As an artist, I believe you can't separate your art from your life.  This blog is about sharing our physical and/or emotional pain with stories and in a collaborative art project.  Looking for some positive aspects of dealing with pain is challenging, right?  The day to day way it can wear you out is sometimes overwhelming and has changed our lives.  

So here's what I'm hoping you will join me in creating...and NO you don't have to be an artist to join!  The back brace pictured will be covered with pins bloggers send me creating the look of beadwork in the colored areas on the outside.  Glass-headed pins will be pushed through the front and protrude into the center.  When the project is complete, it will be hung and exhibited with your story if you choose to share it.  

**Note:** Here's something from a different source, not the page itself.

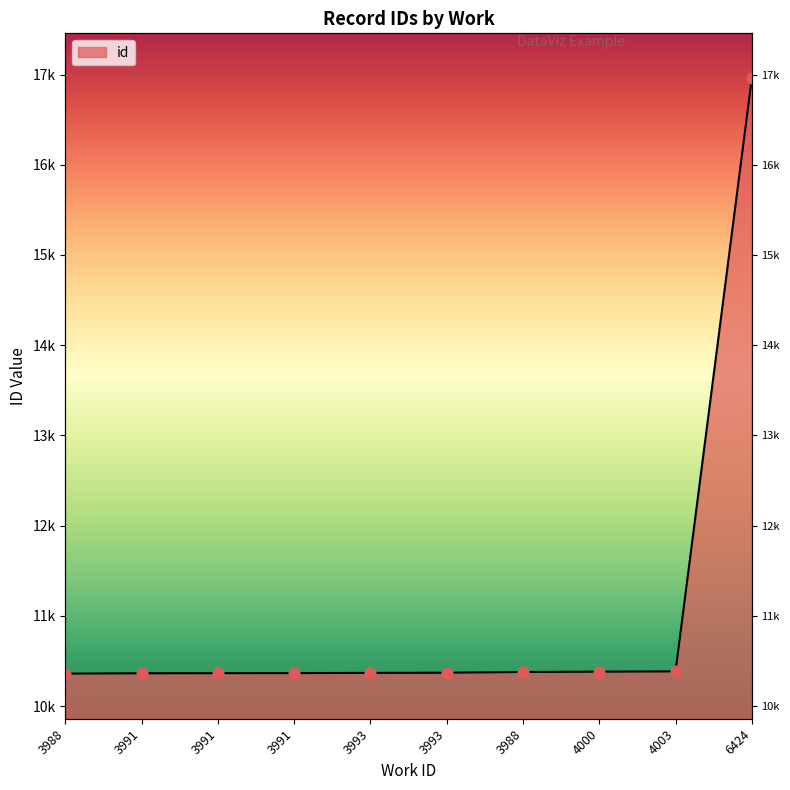

Approximately how many times larger is the value at 3988 compared to 3991?

1.0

So how do we start?  Share a 3-4 sentence story about your pain...any kind...here.  Of course, you can say more, just know that the abridged story will be the one used when it comes time for exhibition.  To be a part of the art, send one box of multi-colored glass-headed straight pins, any length, to the P. O. Box indicated.  Your pins represent your pain.  You can be as involved as you want.  Just blog, just send pins, share both as part of the story of Share Your Pain.  Care to join me??

Glass-headed pins can be purchased at any craft or sewing store and purchasing them and mailing them will cost around $5-6.  If they don't say glass, they aren't; plastic just won't hold up.  

Keep checking back to hear the stories and the progress on the art project.  Let's make our pain have a purpose!  

I'll start:  I've been experiencing chronic severe pain in my back, hips, and throughout my body as a result of disc issues and fibromyalgia for several years.  This has impacted daily activities (sitting, standing, sleeping, eating...you name it), my family, being able to find a job that can accommodate my limits, and making my art.  And this Christmas, I'm also facing the loss of my adoptive daughter who suffered from chronic medical and mental health issues and suddenly passed away in July.  Share Your Pain was supposed to be about my physical pain, but it just wasn't moving forward for a lot of reasons.  I realized that what I really wanted to do was share my pain to make some kind of sense of it.